[Collected data entries]

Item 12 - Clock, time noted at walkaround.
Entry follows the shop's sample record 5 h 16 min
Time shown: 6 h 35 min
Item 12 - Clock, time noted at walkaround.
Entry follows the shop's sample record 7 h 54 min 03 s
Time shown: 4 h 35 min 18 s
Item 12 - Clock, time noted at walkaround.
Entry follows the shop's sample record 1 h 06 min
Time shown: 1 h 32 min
* * *
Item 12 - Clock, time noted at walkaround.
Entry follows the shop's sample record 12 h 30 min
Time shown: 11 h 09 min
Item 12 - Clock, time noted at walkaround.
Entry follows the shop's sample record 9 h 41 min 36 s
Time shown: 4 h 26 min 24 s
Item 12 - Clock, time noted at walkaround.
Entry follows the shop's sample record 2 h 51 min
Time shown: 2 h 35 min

**Directions**: Give the number of lines above that contain the string "follows", treating uppercase and lowercase as different. Reply with the number alone.

**Result**: 6